Les salarié·es ou agent·es sont ainsi plus nombreux·ses à considérer leur organisation comme LGBT Friendly dès lors qu’ils / elles / iels travaillent dans une organisation signataire de la Charte d’Engagement LGBT+ de L’Autre Cercle (93% contre 77% pour l’ensemble des Français·es employé·es).
Les personnes LGBT+ y sont aussi plus visibles auprès d’au moins un membre de leur environnement professionnel (71% vs 64%) et moins nombreux à être victimes d’insultes ou d’injures à caractère diffamatoire (9% vs 16%) et d’actes de violences physiques ou sexuelles (3% vs 10%).
Si nous nous réjouissons de constater que notre combat en faveur d’une meilleure inclusion des personnes LGBT+ au travail commence à porter ses fruits, les discriminations perdurent. La question des Transidentités et des Non-Binarités est aujourd’hui attaquée.

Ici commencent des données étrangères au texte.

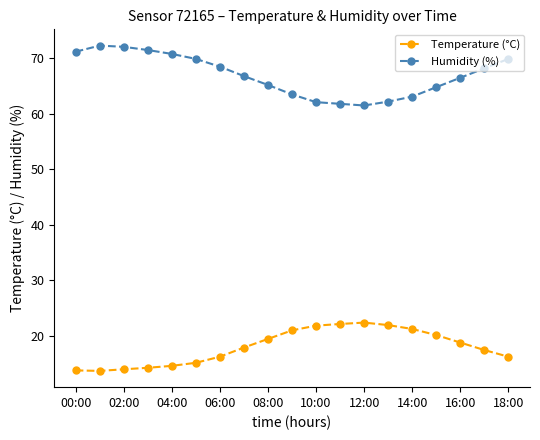

In Humidity (%), how many points are higher than both neighbors (excluding endpoints)?

1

C’est pourquoi nous travaillons actuellement à la rédaction du guide à destination des employeurs sur les Transidentités et les Non-Binarités dont la publication est prévue à l’automne prochain. », déclare L’Autre Cercle.
Le point de vue de François Kraus sur l’étude
L’amélioration de la visibilité LGBT au travail s’inscrit dans un contexte « post-Metoo » marqué par une évolution rapide des mentalités sur les questions relative à l’homosexualité ou à l’identité de genre.
Cette acceptation sociale croissante de l’homosexualité est, certes, inhérente aux sociétés industrielles avancées affectées par la progression des valeurs « post-matérialistes ». Mais l’évolution récente de la législation a pu aussi accélérer cette transformation des attitudes à l’égard des LGBT car tout comme l’officialisation des couples homosexuels par les lois de 1999 (PACS) et de 2013 (Mariage pour Tous) avait fait évoluer spectaculairement l’opinion sur ces sujets, la loi élargissant l’accès à la PMA a favorisé une reconnaissance accrue des modèles sortant de la « norme » hétéro-cisgenre, l’évolution rapide du positionnement des Français sur la GPA en étant le dernier exemple.
Enfin, à l’heure où la nomination d’un Premier ministre ouvertement gay (janvier 2024) ne fait plus l’objet de débats, on a le sentiment d’une certaine décrispation de l’opinion sur ces sujets qui, dans la société en général comme du monde du travail, ne peut que faciliter une plus grande visibilité des populations LGBT.